En outre, les animatrices voudraient conscientiser les époux à prendre leur responsabilité dans la procréation en abordant les questions relatives au respect de son partenaire, au devoir des parents à des enfants « déjà nés et à naître », et envers la société ainsi que la nation. Enfin, la présence des aumôniers aide les parents à connaître la doctrine de l'Eglise en rapport avec la vie familiale, à prendre conscience de leurs devoirs de décider librement du nombre d'enfants dont ils seront capables de nourrir, d'élever, d'éduquer, de former, d'instruire, et de pourvoir à leur avenir.

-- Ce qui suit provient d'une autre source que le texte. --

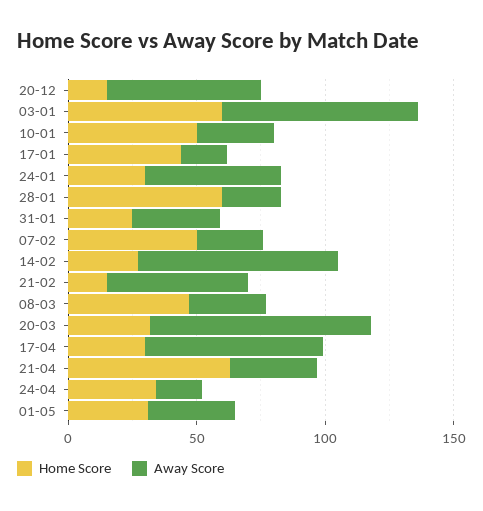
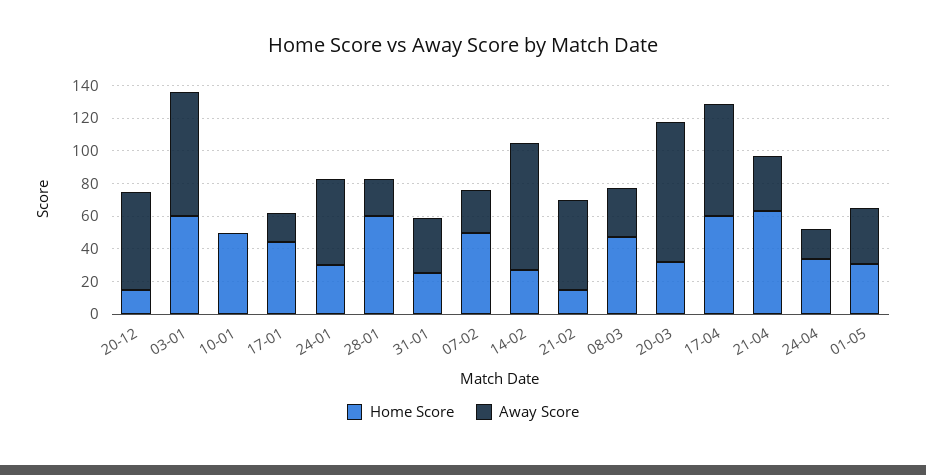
Away Score, 10-01: 30 -> 0
Home Score, 17-04: 30 -> 60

Les résultats de la Planification Familiale Naturelle (P.F.N.) ne se firent pas attendre 1434 . Toutefois, les couples réguliers aux réunions deviennent difficiles à suivre à cause de la pénurie et de l'insuffisance des formateurs qui souvent ne savent pas élaborer les fiches des statistiques. À cause de ce manque de personnel compétent et expérimenté, les membres la Planification Familiale Naturelle ne parviennent pas à organiser régulièrement des sessions pour les nouveaux éducateurs, à suivre de près leurs activités pour pouvoir pallier les lacunes éventuelles 1435 .

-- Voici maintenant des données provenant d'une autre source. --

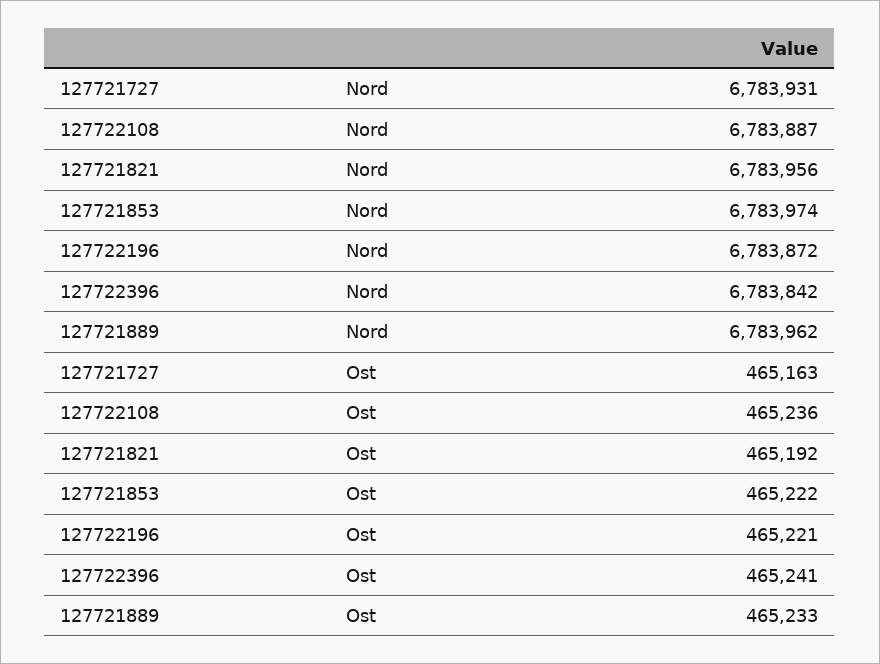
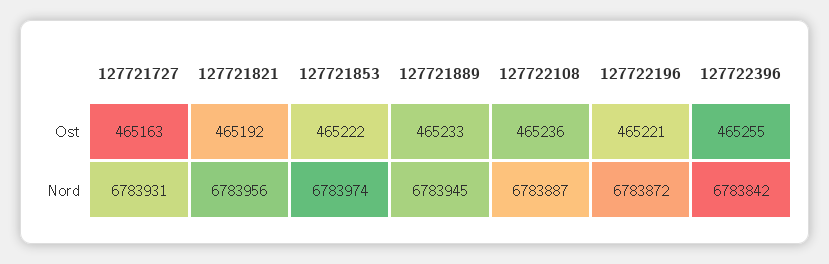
127721889, Nord: 6783962 -> 6783945
127722396, Ost: 465241 -> 465255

En plus, le manque de financement ne favorise pas la formation et l'encadrement des formateurs, la construction des locaux appropriés pour les causeries et la conscientisation des couples, et le déplacement pour atteindre les couples éloignés du centre de Butembo. Enfin, les travaux des champs mobilisent les parents en brousse pendant toute la journée et même des semaines selon les périodes. Une fois de retour aux heures tardives de l'après-midi, ils préfèrent le repos après des heures ou des jours de fatigue aux instructions de la Planification Familiale Naturelle 1436 .

Notes
1430.

Il est difficile de traduire proprement cette expression swahili en français. Elle signifie littéralement la famille de joie, mieux encore, la famille heureuse.

1431.

La « méthode d'auto-observation », selon les explications de l’infirmière Germaine Kasika Vihamba, consiste à être attentif à la femme durant son cycle mensuel.

1432.

Germaine Kasika Vihamba, P.F.N., Rapport du 5 juin 1990, p.1-6.

1433.

Madeleine Vira Kasonia et Kavira Sivyaserya, Rapport annuel de la P.F.N. Butembo, le 18 février 1993, p. 1.

1434.

Trois ans après sa fondation, en 1993, dans le centre de Butembo, 1 557 participèrent aux réunions de la P.F.N.

1435.

Madeleine. Vira Kasonia et Kavira Sivyaserya, op. cit., p. 1.

1436.

Germaine Kasika Vihamba, op.cit., p. 6.